New York (ANTARA) - Grup Takeda Pharmaceutical, yang mengembangkan obat COVID-19 dari plasma darah, mulai melakukan produksi sambil uji klinis tahap tiga menentukan keampuhan obat tersebut, menurut CEO Takeda Christophe Weber pada Senin (12/10) .
Grup itu, yang dikenal CoVIg Plasma Alliance, mendaftarkan pasien pertamanya dalam uji klinis Tahap 3 pada Jumat setelah tertunda selama berbulan-bulan.

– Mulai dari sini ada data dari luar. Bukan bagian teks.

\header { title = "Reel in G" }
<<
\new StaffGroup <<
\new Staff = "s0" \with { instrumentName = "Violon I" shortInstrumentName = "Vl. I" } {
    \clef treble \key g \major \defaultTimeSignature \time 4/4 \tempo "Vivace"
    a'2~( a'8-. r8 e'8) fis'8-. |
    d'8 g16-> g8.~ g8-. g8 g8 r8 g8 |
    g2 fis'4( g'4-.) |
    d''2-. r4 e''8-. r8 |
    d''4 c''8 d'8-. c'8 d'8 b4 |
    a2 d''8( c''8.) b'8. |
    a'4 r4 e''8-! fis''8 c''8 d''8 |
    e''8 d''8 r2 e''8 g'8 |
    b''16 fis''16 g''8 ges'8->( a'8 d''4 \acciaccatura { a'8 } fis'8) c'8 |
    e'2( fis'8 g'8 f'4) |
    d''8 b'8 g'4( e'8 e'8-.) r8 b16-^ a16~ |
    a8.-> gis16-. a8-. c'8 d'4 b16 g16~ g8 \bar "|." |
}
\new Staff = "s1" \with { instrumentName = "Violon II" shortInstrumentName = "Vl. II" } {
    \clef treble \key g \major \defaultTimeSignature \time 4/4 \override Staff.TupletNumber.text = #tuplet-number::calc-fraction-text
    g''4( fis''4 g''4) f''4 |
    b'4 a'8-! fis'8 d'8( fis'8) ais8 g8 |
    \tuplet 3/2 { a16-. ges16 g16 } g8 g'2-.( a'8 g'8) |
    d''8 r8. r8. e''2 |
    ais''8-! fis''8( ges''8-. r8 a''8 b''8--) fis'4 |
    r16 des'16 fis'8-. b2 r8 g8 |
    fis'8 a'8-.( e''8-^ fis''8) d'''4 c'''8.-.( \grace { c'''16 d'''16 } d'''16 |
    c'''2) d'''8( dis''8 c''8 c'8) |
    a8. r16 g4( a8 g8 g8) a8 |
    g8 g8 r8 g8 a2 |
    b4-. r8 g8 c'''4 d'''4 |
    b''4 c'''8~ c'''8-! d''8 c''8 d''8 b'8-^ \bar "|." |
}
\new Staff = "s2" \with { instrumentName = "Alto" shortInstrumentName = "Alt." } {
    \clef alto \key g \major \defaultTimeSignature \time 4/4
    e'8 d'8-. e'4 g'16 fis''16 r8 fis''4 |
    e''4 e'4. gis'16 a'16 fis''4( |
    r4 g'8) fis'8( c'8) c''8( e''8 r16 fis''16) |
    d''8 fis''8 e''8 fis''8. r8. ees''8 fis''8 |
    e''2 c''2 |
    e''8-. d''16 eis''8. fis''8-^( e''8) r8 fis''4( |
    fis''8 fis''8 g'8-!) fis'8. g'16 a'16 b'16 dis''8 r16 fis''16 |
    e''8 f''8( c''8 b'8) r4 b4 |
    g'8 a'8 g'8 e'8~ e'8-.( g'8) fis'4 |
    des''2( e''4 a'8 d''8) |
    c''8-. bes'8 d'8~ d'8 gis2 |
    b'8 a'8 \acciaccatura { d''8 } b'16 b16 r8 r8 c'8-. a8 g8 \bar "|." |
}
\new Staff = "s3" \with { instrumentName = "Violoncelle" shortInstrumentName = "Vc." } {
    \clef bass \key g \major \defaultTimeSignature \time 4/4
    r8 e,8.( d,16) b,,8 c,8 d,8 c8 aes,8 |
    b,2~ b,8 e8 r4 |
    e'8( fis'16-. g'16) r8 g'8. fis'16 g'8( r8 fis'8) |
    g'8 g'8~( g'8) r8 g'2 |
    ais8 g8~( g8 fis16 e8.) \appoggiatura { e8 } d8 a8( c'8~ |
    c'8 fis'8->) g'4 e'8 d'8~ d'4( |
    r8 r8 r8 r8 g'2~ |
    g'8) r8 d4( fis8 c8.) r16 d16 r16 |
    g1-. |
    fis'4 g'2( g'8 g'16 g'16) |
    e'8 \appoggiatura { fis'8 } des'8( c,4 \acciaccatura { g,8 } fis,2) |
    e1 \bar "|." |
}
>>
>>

Pihaknya berencana mendaftarkan 500 pasien dewasa dari Amerika Serikat, Meksiko serta 16 negara lainnya dan berharap mendapatkan hasilnya akhir tahun ini.

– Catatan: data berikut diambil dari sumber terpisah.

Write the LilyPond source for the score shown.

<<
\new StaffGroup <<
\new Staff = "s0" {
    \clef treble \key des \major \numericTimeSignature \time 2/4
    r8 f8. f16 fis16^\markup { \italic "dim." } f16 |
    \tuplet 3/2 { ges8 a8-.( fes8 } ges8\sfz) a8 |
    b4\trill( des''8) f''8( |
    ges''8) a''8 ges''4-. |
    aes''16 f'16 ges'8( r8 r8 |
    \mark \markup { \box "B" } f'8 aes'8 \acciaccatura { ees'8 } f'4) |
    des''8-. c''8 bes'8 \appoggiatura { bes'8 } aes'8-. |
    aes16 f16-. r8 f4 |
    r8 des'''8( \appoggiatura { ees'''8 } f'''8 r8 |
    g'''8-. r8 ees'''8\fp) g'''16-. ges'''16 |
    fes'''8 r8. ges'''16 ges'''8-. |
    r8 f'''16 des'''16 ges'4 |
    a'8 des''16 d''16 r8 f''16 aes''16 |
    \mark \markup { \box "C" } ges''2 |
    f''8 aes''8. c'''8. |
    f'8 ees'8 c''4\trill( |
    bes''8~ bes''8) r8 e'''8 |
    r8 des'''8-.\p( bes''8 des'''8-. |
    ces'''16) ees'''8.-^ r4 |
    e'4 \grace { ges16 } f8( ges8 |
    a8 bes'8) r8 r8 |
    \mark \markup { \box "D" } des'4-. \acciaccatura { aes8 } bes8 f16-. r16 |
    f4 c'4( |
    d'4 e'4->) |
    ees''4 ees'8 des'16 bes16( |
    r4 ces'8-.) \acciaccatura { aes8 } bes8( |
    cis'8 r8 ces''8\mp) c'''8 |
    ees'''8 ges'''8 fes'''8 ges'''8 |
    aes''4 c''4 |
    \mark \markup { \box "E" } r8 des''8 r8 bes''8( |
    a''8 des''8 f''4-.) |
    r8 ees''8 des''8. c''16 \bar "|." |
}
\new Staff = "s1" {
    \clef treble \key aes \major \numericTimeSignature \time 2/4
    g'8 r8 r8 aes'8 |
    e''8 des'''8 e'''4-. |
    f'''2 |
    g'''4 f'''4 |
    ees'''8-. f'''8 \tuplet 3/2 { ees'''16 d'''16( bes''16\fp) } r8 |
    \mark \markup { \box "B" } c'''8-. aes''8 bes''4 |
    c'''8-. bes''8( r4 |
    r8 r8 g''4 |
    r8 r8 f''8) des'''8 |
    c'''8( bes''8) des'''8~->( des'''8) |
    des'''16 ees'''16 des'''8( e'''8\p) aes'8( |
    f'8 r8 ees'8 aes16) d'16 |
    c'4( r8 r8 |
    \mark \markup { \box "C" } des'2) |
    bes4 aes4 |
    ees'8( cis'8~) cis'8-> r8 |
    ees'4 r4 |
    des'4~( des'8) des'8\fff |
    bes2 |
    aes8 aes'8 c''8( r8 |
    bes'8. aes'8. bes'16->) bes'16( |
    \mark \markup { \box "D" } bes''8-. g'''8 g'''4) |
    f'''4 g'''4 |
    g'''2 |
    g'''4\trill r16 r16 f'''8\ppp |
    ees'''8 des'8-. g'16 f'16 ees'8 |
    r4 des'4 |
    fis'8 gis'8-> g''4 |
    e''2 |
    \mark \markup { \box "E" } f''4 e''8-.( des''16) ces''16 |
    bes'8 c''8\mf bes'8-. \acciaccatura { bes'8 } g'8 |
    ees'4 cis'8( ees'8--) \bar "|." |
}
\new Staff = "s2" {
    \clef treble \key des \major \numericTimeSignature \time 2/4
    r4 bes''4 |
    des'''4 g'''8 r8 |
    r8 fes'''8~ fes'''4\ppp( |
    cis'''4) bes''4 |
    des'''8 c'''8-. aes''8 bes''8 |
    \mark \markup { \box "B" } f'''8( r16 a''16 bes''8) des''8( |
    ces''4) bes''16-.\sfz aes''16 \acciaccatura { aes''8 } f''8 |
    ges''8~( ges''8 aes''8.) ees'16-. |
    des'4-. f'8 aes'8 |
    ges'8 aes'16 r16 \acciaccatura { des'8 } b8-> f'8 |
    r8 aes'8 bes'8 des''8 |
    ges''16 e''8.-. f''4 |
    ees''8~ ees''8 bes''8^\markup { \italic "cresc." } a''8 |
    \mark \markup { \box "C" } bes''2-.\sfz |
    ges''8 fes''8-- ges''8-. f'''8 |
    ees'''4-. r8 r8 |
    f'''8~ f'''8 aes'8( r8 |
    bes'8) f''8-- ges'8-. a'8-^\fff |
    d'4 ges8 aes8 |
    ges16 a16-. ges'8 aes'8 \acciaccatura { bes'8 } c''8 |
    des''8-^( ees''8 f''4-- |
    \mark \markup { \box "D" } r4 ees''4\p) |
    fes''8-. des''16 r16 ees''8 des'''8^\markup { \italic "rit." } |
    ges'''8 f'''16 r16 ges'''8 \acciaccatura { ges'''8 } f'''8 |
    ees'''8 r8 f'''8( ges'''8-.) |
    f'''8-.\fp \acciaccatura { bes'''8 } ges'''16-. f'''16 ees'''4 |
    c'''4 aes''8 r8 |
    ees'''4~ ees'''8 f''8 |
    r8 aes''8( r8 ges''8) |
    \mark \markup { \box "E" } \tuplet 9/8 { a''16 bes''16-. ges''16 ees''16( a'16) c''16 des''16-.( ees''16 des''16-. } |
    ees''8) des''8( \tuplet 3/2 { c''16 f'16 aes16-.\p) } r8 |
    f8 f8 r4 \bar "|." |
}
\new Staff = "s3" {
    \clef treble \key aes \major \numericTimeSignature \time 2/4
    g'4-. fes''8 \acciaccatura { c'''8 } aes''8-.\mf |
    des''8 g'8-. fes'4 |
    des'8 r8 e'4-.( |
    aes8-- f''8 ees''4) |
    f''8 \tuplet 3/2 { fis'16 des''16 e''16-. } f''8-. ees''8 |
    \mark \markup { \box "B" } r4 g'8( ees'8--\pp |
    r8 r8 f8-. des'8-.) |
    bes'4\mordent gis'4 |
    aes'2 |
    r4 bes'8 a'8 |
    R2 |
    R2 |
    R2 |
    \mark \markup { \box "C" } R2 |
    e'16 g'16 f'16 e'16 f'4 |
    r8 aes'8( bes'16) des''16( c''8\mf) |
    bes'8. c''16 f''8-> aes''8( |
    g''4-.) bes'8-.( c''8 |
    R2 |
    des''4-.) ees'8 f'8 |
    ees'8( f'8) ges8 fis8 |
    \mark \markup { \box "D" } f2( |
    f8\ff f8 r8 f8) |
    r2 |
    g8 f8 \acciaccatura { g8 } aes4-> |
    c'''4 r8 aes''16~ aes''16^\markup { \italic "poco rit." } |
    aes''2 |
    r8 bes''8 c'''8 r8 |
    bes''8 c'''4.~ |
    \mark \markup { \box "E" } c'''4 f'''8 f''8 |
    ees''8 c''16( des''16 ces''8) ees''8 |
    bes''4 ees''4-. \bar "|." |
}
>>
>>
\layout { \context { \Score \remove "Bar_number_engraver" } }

"Peluang untuk berhasil sangat tinggi," kata Weber saat wawancara. "Dan itulah alasannya kami meluncurkan kampanye agar mempercepat donasi plasma konvalesen untuk membuat sekaligus memproduksi produk ini."
Baca juga: China laporkan kasus lokal COVID-19 pertama setelah 2 bulan
Aliansi, yang terdiri atas CSL Behring, Biotest AG Jerman dan perusahaan lainnya, sedang menguji terapi globulin hiperimun yang berasal dari plasma darah pasien sembuh COVID-19. Terapi globulin hiperimun menghasilkan dosis antibodi standar dan tidak perlu dibatasi pada pasien dengan kecocokan jenis darah.
Itu membuatnya lebih berkembang dan mudah ketimbang pengobatan dengan plasma konvalesen yang diambil dari pasien sembuh.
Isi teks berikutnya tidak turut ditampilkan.